_GIVEN TASK_
Using the excerpt on epoxy-coated reinforcement, explain in one to three sentences why corrosion losses on damaged areas of epoxy-coated bars may be relatively higher than those of uncoated conventional steel.

_TEXT SECTION_
The results presented in this report represent the initial findings of the study. More detailed information will be available at the conclusion of the 96-week test period for the bench-scale tests, especially the chloride content and the degree of corrosion on the bars at the conclusion of the tests, and with the incorporation of the results of on-going ASTM G 109(29) and field tests. The results obtained to date, however, provide a useful comparison of the relative performance of the systems and of the overall performance of the epoxy-coated reinforcement.

As illustrated in figures 38a, 38b, and 39, the corrosion losses on damaged (exposed) areas on epoxy-coated reinforcement are, for the most part, higher but of a similar magnitude to the average corrosion losses exhibited by uncoated conventional reinforcing steel. As discussed earlier, in reference to the bare bar macrocell test results, the relatively higher losses on the damaged areas may result because the losses recorded for uncoated conventional steel represent values that are averaged over the full contact surface, all of which may not be corroding. The superior performance (over the 15-week test period) by the mortar-wrapped macrocell specimens containing epoxy-coated reinforcement bodes well for epoxy-coated bars in the field. The tests indicate that due to the natural variation in chloride concentration within concrete, all damaged areas on epoxy-coated reinforcement will not come in contact with high chloride contents at the same time. If uncoated steel were used in its place, however, a portion of the unprotected steel would be expected to undergo corrosion.

In terms of overall performance, the use of concrete with a lower water-cement ratio provides an advantage for both uncoated and coated reinforcement in uncracked concrete due to its role in delaying penetration of chlorides. The same advantage does not appear to be available in all cases for cracked concrete; in the current study, concrete with a lower water-cement ratio resulted in a lower corrosion rate for uncoated steel, but not for damaged epoxy-coated reinforcement.

As has been observed in other studies,(11) increasing the adhesion between the epoxy coating and the reinforcing steel does not appear to provide an advantage over conventional ECR.

_RECORD LIST_
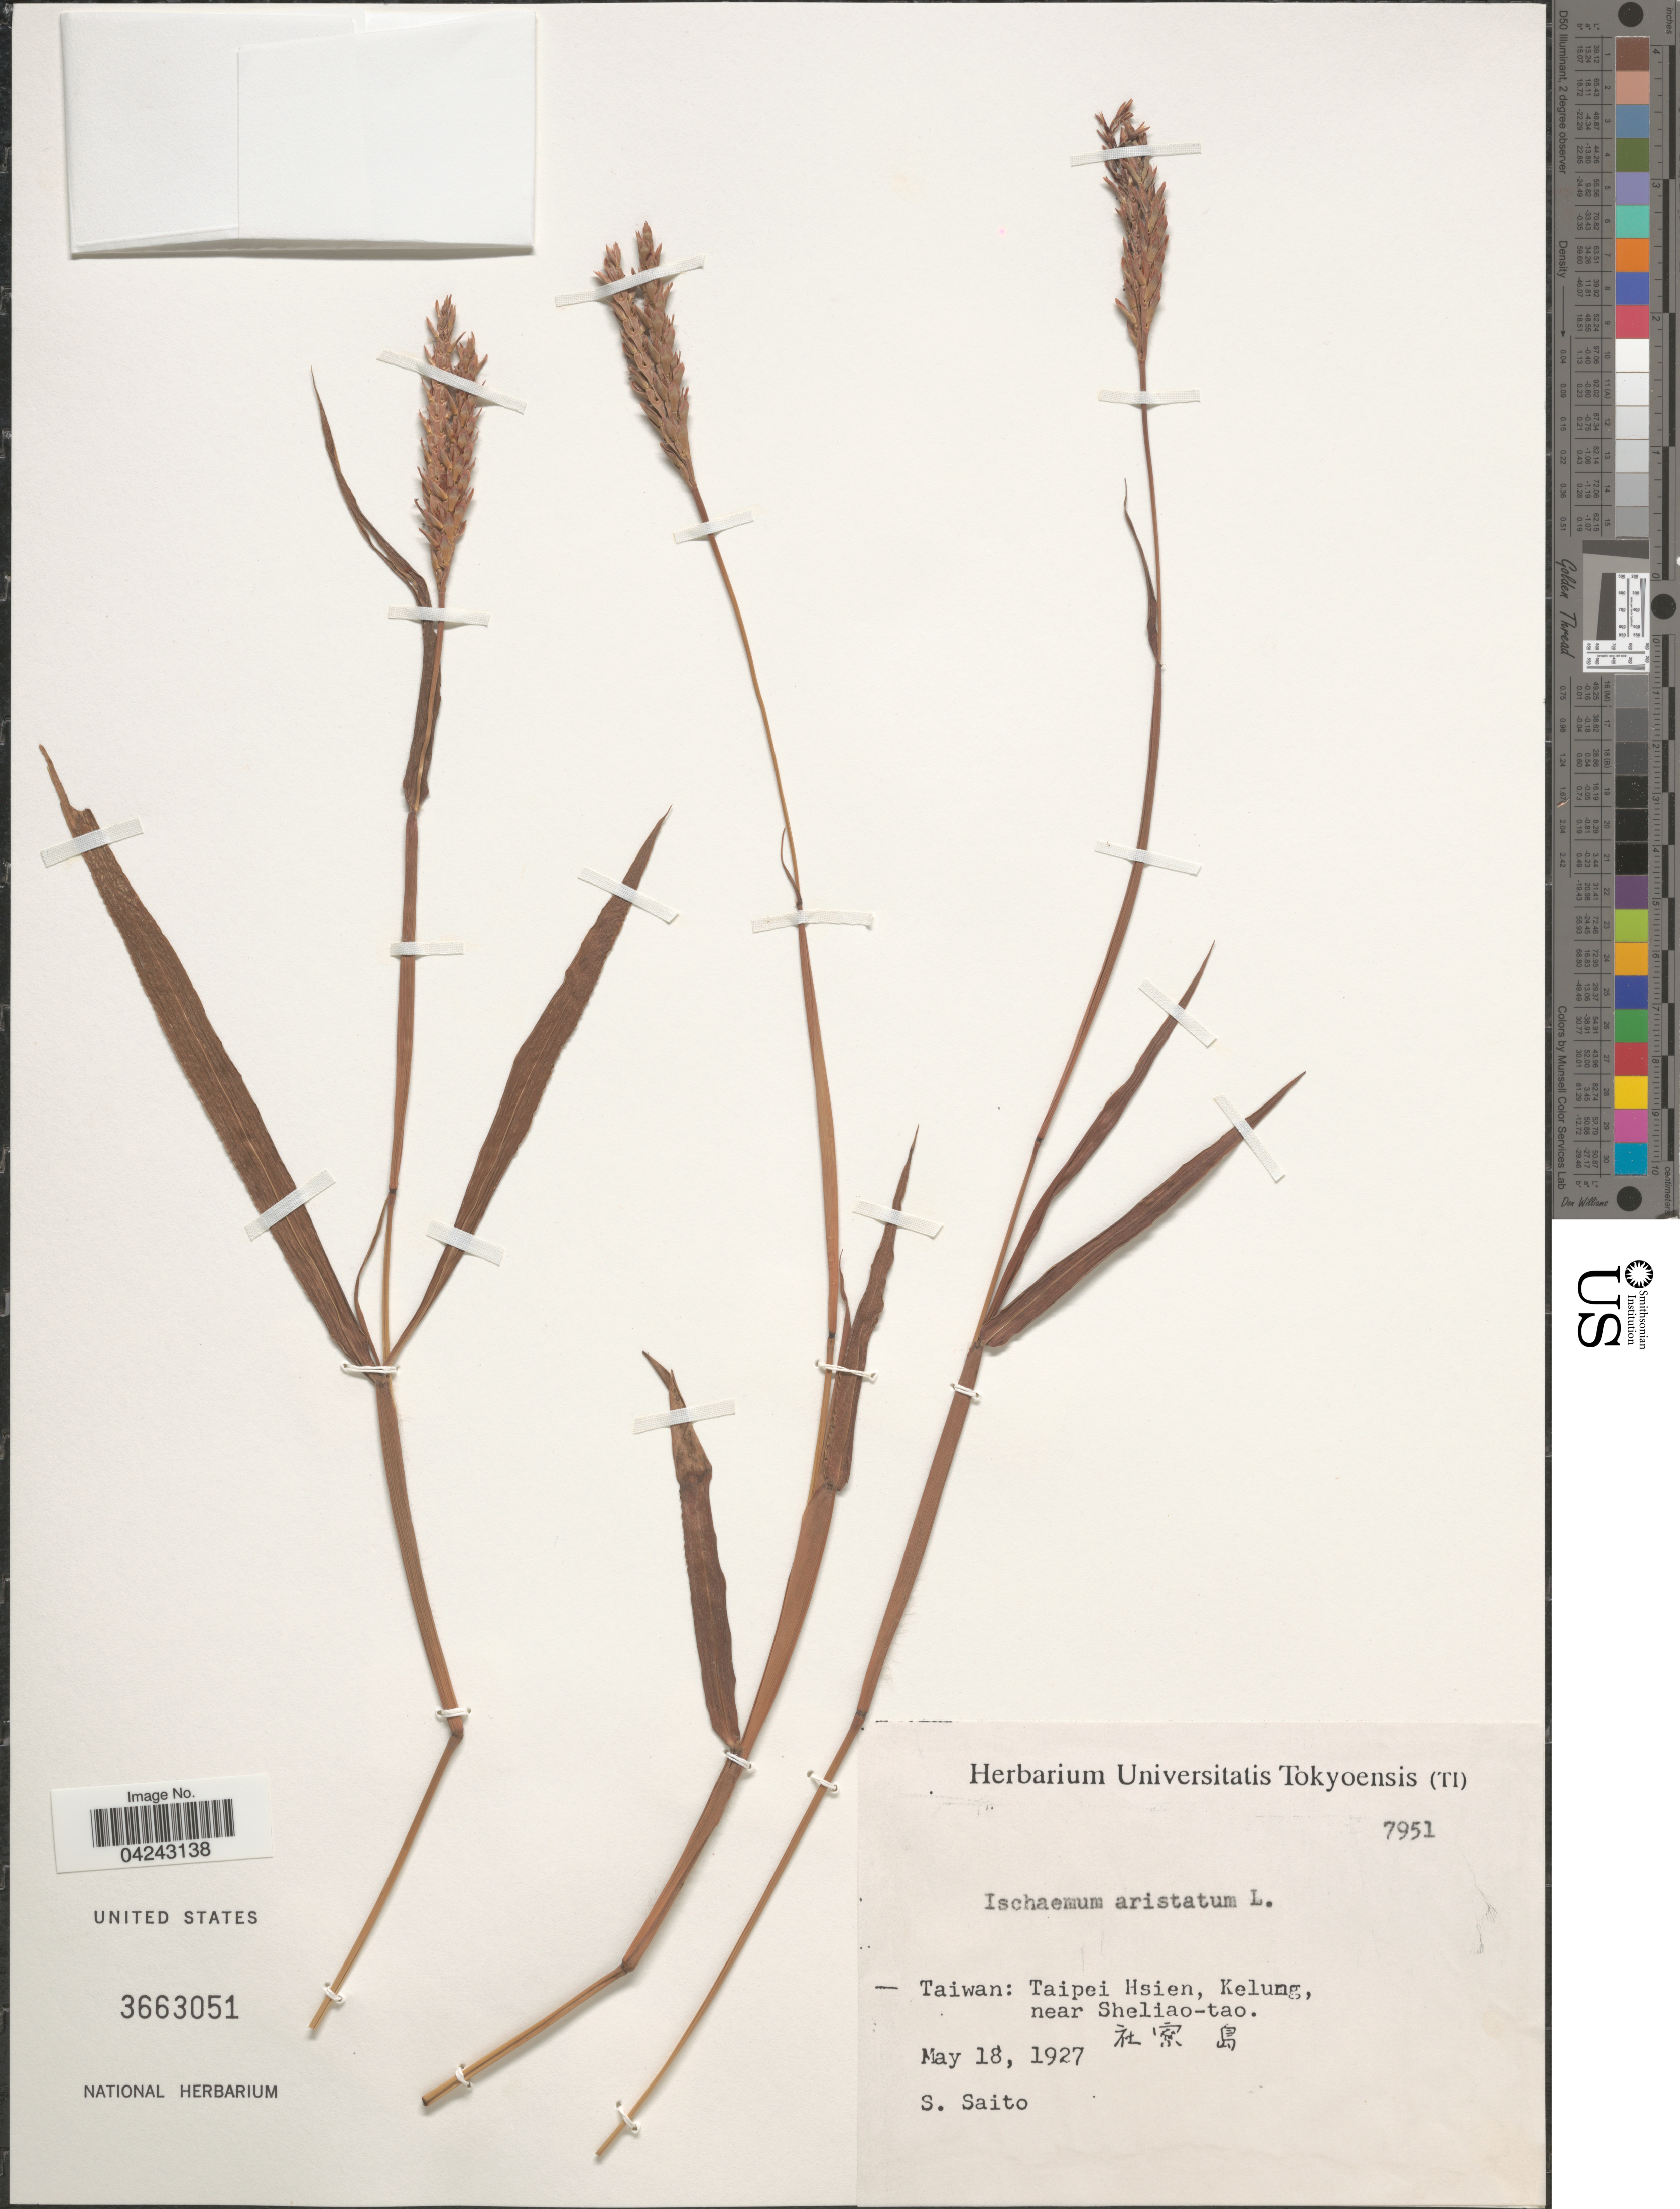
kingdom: Plantae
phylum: Tracheophyta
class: Liliopsida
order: Poales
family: Poaceae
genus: Ischaemum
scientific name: Ischaemum aristatum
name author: L.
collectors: S. Saito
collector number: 7951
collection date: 1927-05-18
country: Taiwan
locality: Taipei Hsien, Kelung, near Sheliao-tao.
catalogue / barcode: US 3663051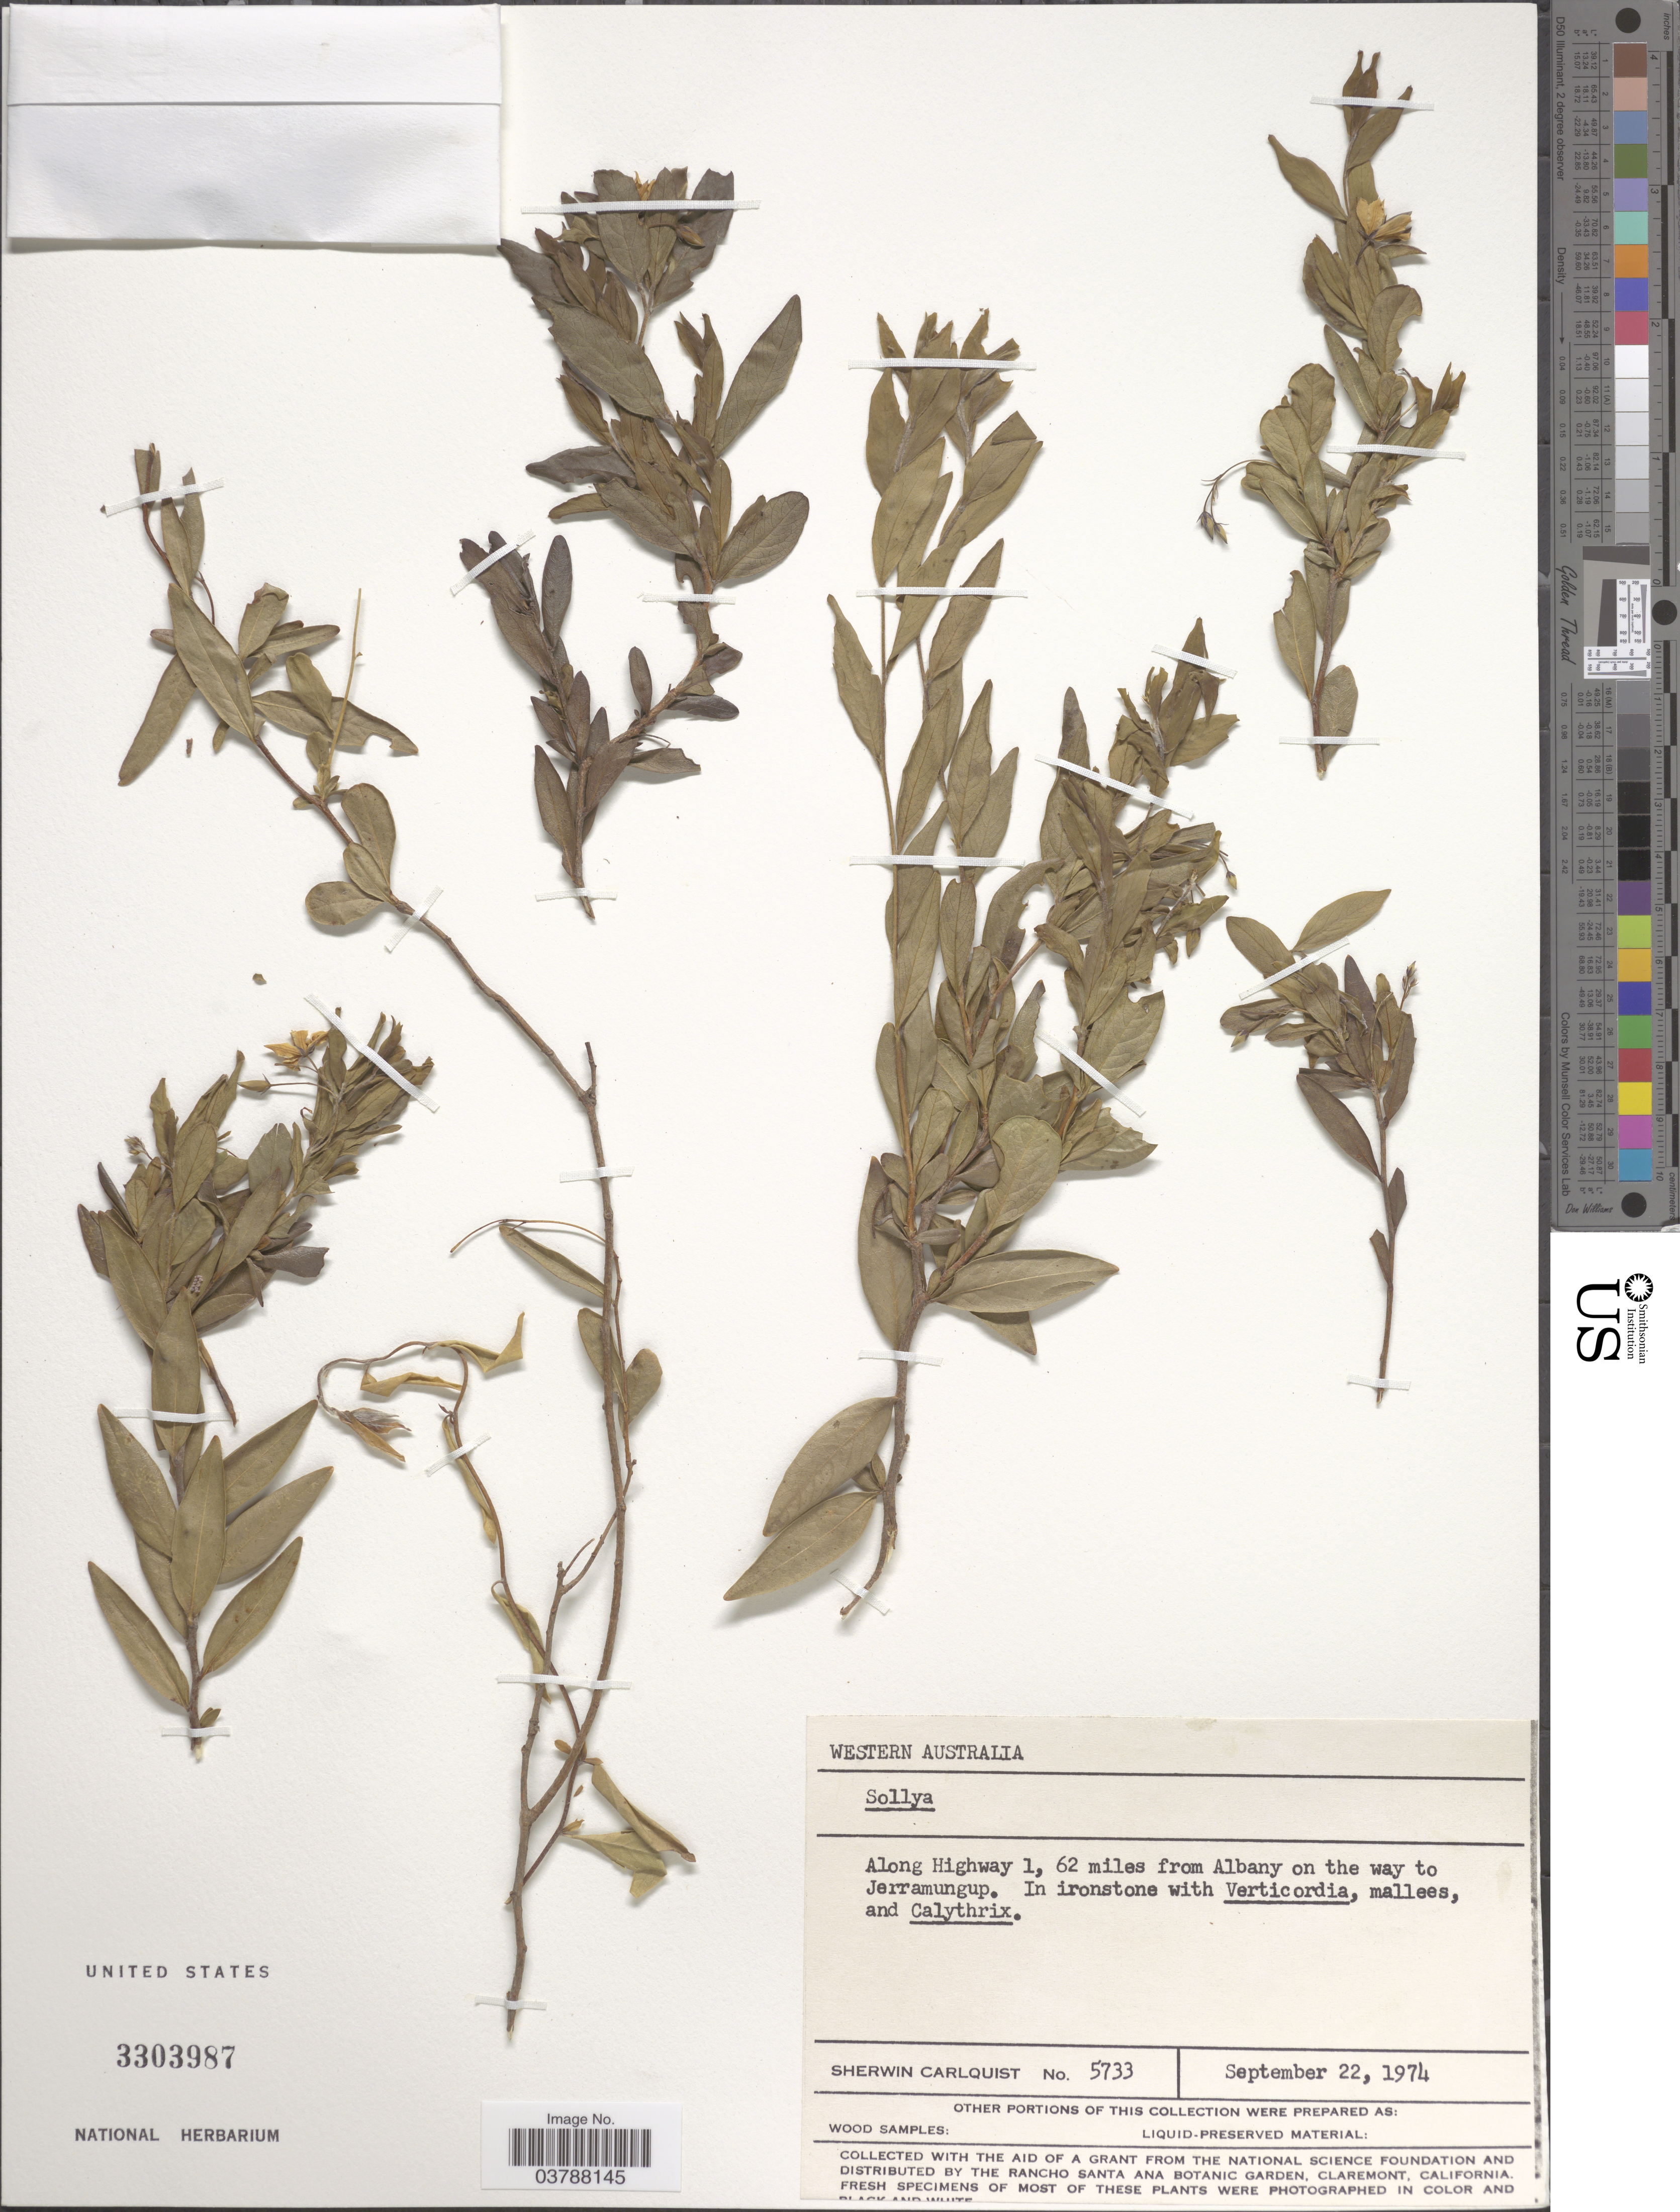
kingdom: Plantae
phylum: Tracheophyta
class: Magnoliopsida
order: Apiales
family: Pittosporaceae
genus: Sollya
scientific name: Sollya sp.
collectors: S. Carlquist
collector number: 5733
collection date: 1974-09-22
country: Australia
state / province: Western Australia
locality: Along Highway 1, 62 miles from Albany on the way to Jerramungup.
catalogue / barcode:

_SOLVED PROBLEM_
The losses recorded for uncoated conventional steel are averaged over the full contact surface, and not all of that surface may be corroding. The losses on the damaged areas of the coated bars therefore may appear relatively higher by comparison.